• **TEXTO EM ESTUDO**
Vocês, os Vivos, no que há
nisso de melhor e de pior, parece ter saído das páginas
do caderno de cultura de um jornal de grande circulação
qualquer. De um lado, Roy Andersson mostra um apuro no
olhar sobre a vida mundana digno dos melhores cronistas
diários. Diante de todo o painel da cotidianidade urbana
que as historietas do filme vão montando, o último resultado
desejado parece ser exatamente este, o de ser painel
do que quer que seja. Não que Andersson
disfarce que esteja querendo fazer um filme “sobre a
humanidade”, mas o que retira Vocês, os Vivos do caminho de tantos outros
projetos que se atreveram a encenar este grande tema
com a pompa que lhes parecia devida é que, aqui, a humanidade
não é mero objeto representado, mas parece ter sido,
ela própria, convidada a estrelar o filme.
E ainda assim, não é o caso de se falar num super-realismo
do relato. A experiência episódica de Vocês,
os Vivos (como as boas crônicas de jornal) lida
menos com personagens que com espectros humanos, menos
com motivos que com atos, menos com a psicologia e mais
com a anatomia das situações. A referência mais evidente,
neste caso, é o cinema de Jacques Tati.

• **DADOS EM ESTUDO**
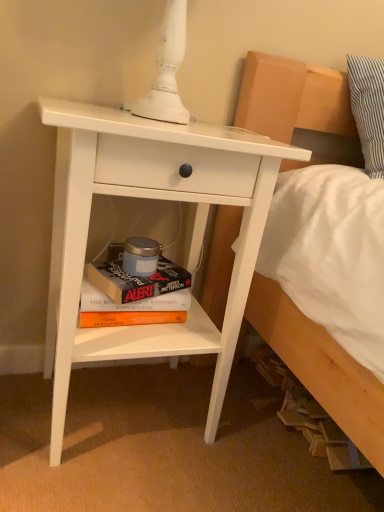
Question: In which direction should I rotate to look at hardcover book at lower center, which is the 1th paperback book from bottom to top?

Choices:
 (A) right
 (B) left

Answer: (B)

Question: From the image's perspective, would you say white matte nightstand at center-left is shown under hardcover book at lower center, acting as the second paperback book starting from the bottom?

Choices:
 (A) yes
 (B) no

Answer: (B)

Question: From the image's perspective, is white matte nightstand at center-left on hardcover book at lower center, the 1th paperback book viewed from the top?

Choices:
 (A) yes
 (B) no

Answer: (A)

Question: Considering the relative sizes of white matte nightstand at center-left and hardcover book at lower center, the 1th paperback book viewed from the top, in the image provided, is white matte nightstand at center-left smaller than hardcover book at lower center, the 1th paperback book viewed from the top,?

Choices:
 (A) no
 (B) yes

Answer: (A)

Question: Is white matte nightstand at center-left to the left of hardcover book at lower center, acting as the second paperback book starting from the bottom, from the viewer's perspective?

Choices:
 (A) yes
 (B) no

Answer: (B)

Question: From a real-world perspective, is white matte nightstand at center-left below hardcover book at lower center, acting as the second paperback book starting from the bottom?

Choices:
 (A) no
 (B) yes

Answer: (A)

Question: Does white matte nightstand at center-left have a larger size compared to hardcover book at lower center, the 1th paperback book viewed from the top?

Choices:
 (A) yes
 (B) no

Answer: (A)

Question: Are hardcover book at lower center, the 1th paperback book viewed from the top, and white matte nightstand at center-left far apart?

Choices:
 (A) no
 (B) yes

Answer: (A)

Question: Is white matte nightstand at center-left a part of hardcover book at lower center, the 1th paperback book viewed from the top?

Choices:
 (A) yes
 (B) no

Answer: (B)

Question: Is hardcover book at lower center, acting as the second paperback book starting from the bottom, positioned in front of white matte nightstand at center-left?

Choices:
 (A) no
 (B) yes

Answer: (A)

Question: From the image's perspective, is hardcover book at lower center, the 1th paperback book viewed from the top, above white matte nightstand at center-left?

Choices:
 (A) no
 (B) yes

Answer: (A)

Question: From the image's perspective, is hardcover book at lower center, acting as the second paperback book starting from the bottom, below white matte nightstand at center-left?

Choices:
 (A) no
 (B) yes

Answer: (B)

Question: Does hardcover book at lower center, acting as the second paperback book starting from the bottom, have a larger size compared to white matte nightstand at center-left?

Choices:
 (A) no
 (B) yes

Answer: (A)

Question: Is hardcover book at lower center, which appears as the second paperback book when viewed from the top, behind white matte nightstand at center-left?

Choices:
 (A) yes
 (B) no

Answer: (A)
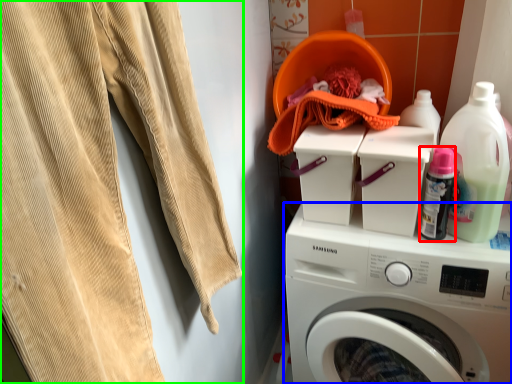
Question: Which is farther away from bottle (highlighted by a red box)? washing machine (highlighted by a blue box) or sweat pant (highlighted by a green box)?

Choices:
 (A) washing machine
 (B) sweat pant

Answer: (B)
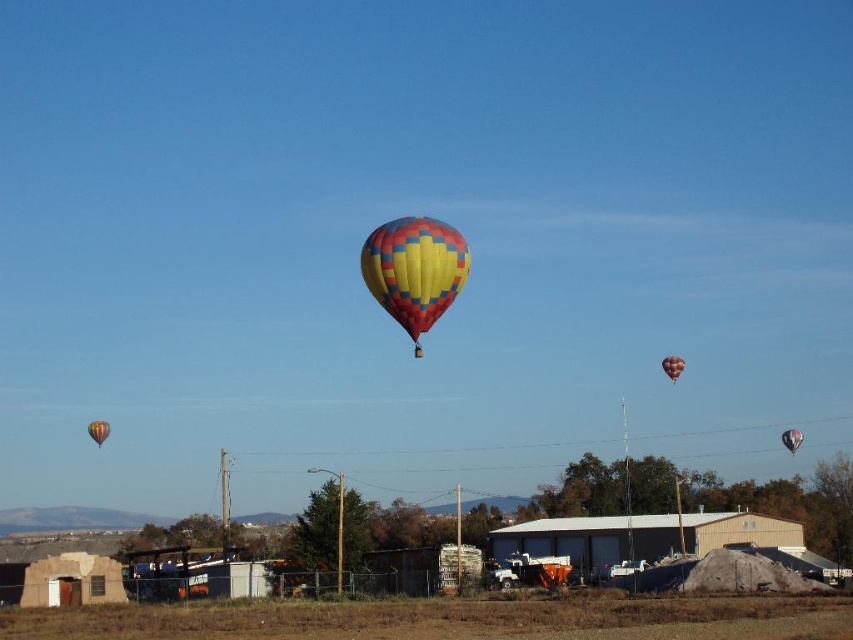
Which is in front, point (440, 291) or point (675, 356)?

Point (440, 291)

Is multicolored fabric hot air balloon at center wider than multicolored fabric hot air balloon at upper center?

No.

Who is more forward, (402, 314) or (668, 364)?

Positioned in front is point (402, 314).

Locate an element on the screen. This screenshot has height=640, width=853. multicolored fabric hot air balloon at center is located at coordinates (415, 269).

Image resolution: width=853 pixels, height=640 pixels. Describe the element at coordinates (672, 365) in the screenshot. I see `multicolored fabric hot air balloon at upper center` at that location.

Can you confirm if multicolored fabric hot air balloon at upper center is smaller than multicolored fabric balloon at center?

Indeed, multicolored fabric hot air balloon at upper center has a smaller size compared to multicolored fabric balloon at center.

Does point (669, 368) lie behind point (786, 429)?

That is False.

Where is `multicolored fabric hot air balloon at upper center`? The height and width of the screenshot is (640, 853). multicolored fabric hot air balloon at upper center is located at coordinates (672, 365).

Is multicolored fabric hot air balloon at center taller than multicolored fabric balloon at center?

In fact, multicolored fabric hot air balloon at center may be shorter than multicolored fabric balloon at center.

Who is higher up, multicolored fabric hot air balloon at center or multicolored fabric balloon at center?

multicolored fabric hot air balloon at center is above.

Describe the element at coordinates (415, 269) in the screenshot. Image resolution: width=853 pixels, height=640 pixels. I see `multicolored fabric hot air balloon at center` at that location.

Locate an element on the screen. multicolored fabric hot air balloon at center is located at coordinates (415, 269).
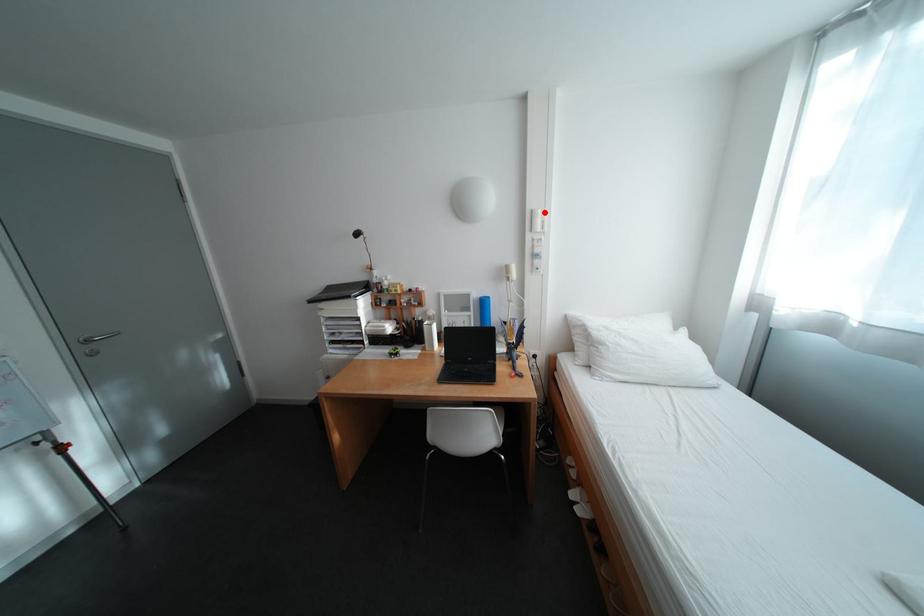
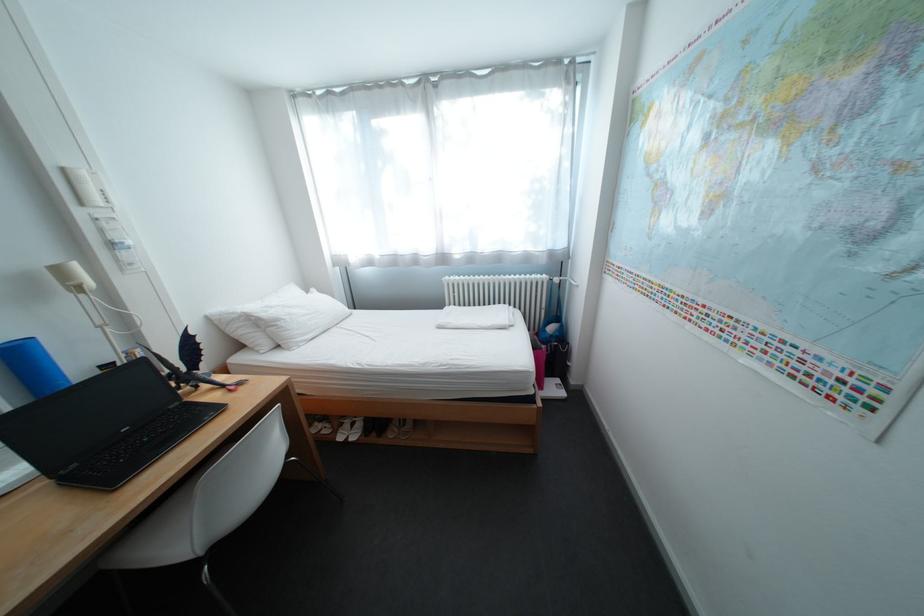
Question: I am providing you with two images of the same scene from different viewpoints. Given a red point in image1, look at the same physical point in image2. Is it:

Choices:
 (A) Closer to the viewpoint
 (B) Farther from the viewpoint

Answer: (B)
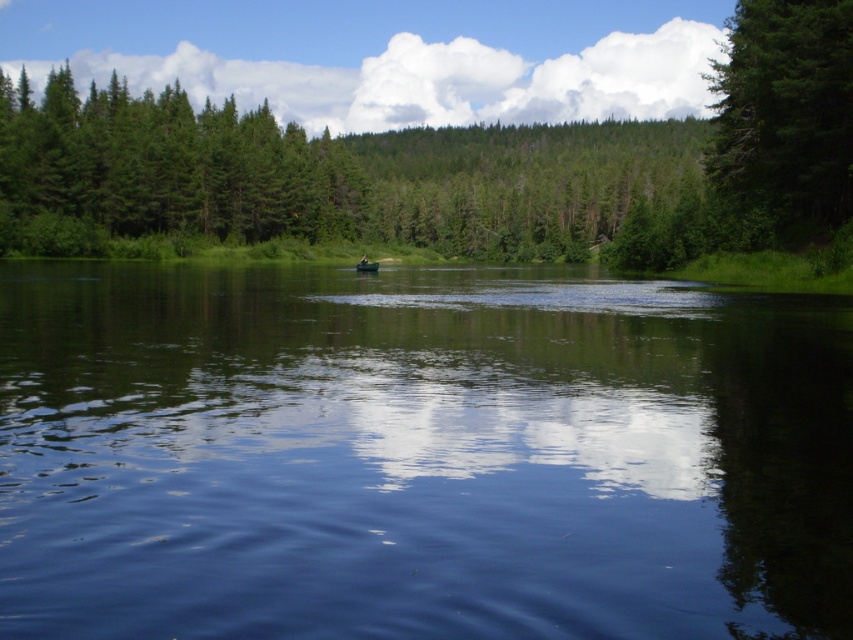
You are standing on the shore of the lake and want to compare the sizes of the transparent blue water at center and the green matte tree at upper right. Which one appears narrower in the image?

The transparent blue water at center appears narrower than the green matte tree at upper right because it is described as thinner.

From the picture: You are standing on the shore of the lake and see the transparent blue water at center and the green matte tree at upper right. Which object is closer to your left side?

The transparent blue water at center is to the left of the green matte tree at upper right, so it is closer to your left side.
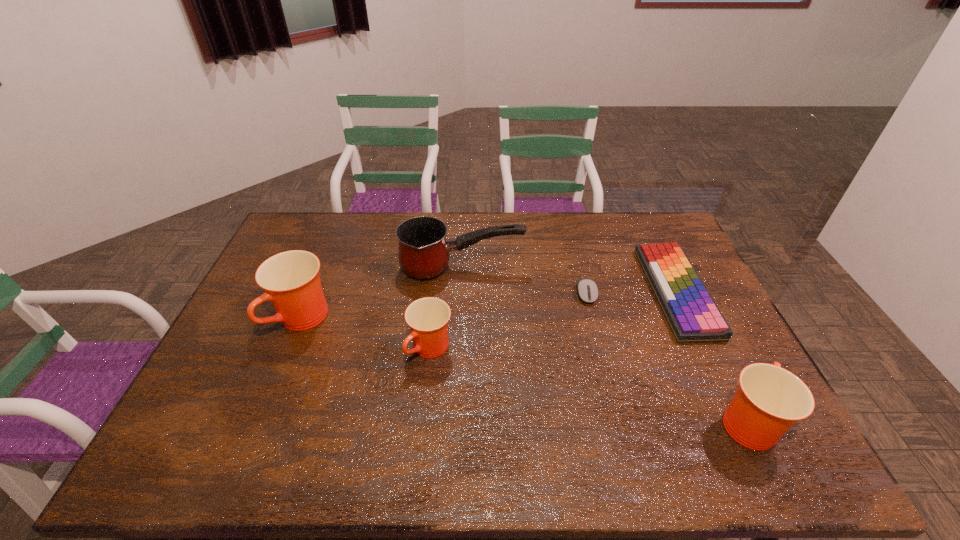
This screenshot has width=960, height=540. What are the coordinates of `vacant space that satisfies the following two spatial constraints: 1. on the handle side of the saucepan; 2. on the right side of the rightmost cup` in the screenshot? It's located at (455, 421).

Where is `vacant region that satisfies the following two spatial constraints: 1. on the front side of the leftmost cup; 2. on the left side of the rightmost cup`? The image size is (960, 540). vacant region that satisfies the following two spatial constraints: 1. on the front side of the leftmost cup; 2. on the left side of the rightmost cup is located at coordinates (262, 421).

This screenshot has height=540, width=960. What are the coordinates of `free region that satisfies the following two spatial constraints: 1. on the handle side of the saucepan; 2. on the left side of the computer keyboard` in the screenshot? It's located at (461, 292).

Where is `free space that satisfies the following two spatial constraints: 1. on the front side of the rightmost cup; 2. on the right side of the leftmost cup`? free space that satisfies the following two spatial constraints: 1. on the front side of the rightmost cup; 2. on the right side of the leftmost cup is located at coordinates (262, 421).

I want to click on vacant space that satisfies the following two spatial constraints: 1. on the handle side of the saucepan; 2. on the left side of the rightmost cup, so [x=455, y=421].

The width and height of the screenshot is (960, 540). In order to click on free spot that satisfies the following two spatial constraints: 1. on the handle side of the computer keyboard; 2. on the left side of the saucepan in this screenshot , I will do `click(461, 292)`.

This screenshot has height=540, width=960. I want to click on free spot that satisfies the following two spatial constraints: 1. on the back side of the second shortest object; 2. on the handle side of the saucepan, so click(665, 268).

Image resolution: width=960 pixels, height=540 pixels. In order to click on vacant space that satisfies the following two spatial constraints: 1. on the handle side of the saucepan; 2. on the front side of the third shortest object in this screenshot , I will do `click(458, 349)`.

You are a GUI agent. You are given a task and a screenshot of the screen. Output one action in this format:
    pyautogui.click(x=<x>, y=<y>)
    Task: Click on the vacant space that satisfies the following two spatial constraints: 1. on the handle side of the saucepan; 2. on the back side of the second shortest object
    
    Given the screenshot: What is the action you would take?
    pyautogui.click(x=461, y=292)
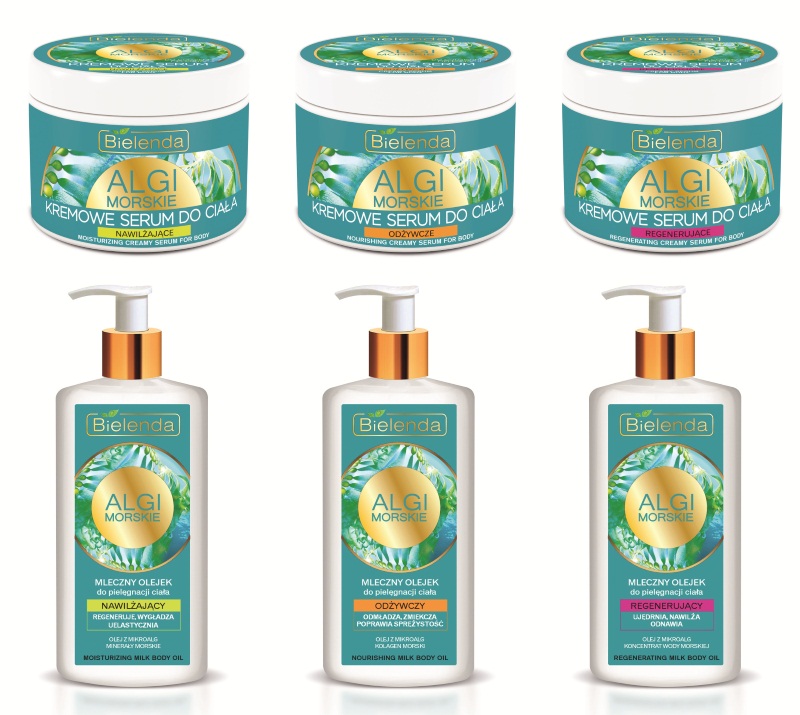
The height and width of the screenshot is (715, 800). Identify the location of personal care products. (141, 523), (194, 184), (400, 176), (414, 468), (630, 513), (676, 169).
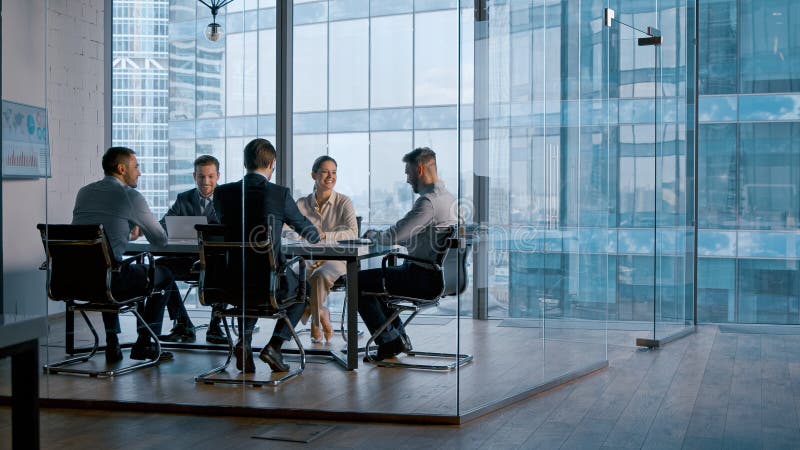
The width and height of the screenshot is (800, 450). Identify the location of glass panels of the wall. (670, 322), (582, 338), (512, 365), (136, 364), (20, 294).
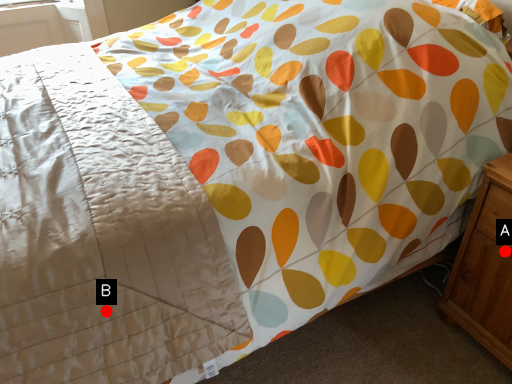
Question: Two points are circled on the image, labeled by A and B beside each circle. Which of the following is the closest to the observer?

Choices:
 (A) A is closer
 (B) B is closer

Answer: (B)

• **TAREFA 1**
No texto em estudo, qual é apontada como a referência mais evidente para o filme?
• **TAREFA 2**
Transcreva do texto em estudo o trecho que vai de "E ainda assim, não" até "de Jacques Tati.", incluindo essas palavras.

• **RESULTADO 1**
O cinema de Jacques Tati.

• **RESULTADO 2**
E ainda assim, não é o caso de se falar num super-realismo
do relato. A experiência episódica de Vocês,
os Vivos (como as boas crônicas de jornal) lida
menos com personagens que com espectros humanos, menos
com motivos que com atos, menos com a psicologia e mais
com a anatomia das situações. A referência mais evidente,
neste caso, é o cinema de Jacques Tati.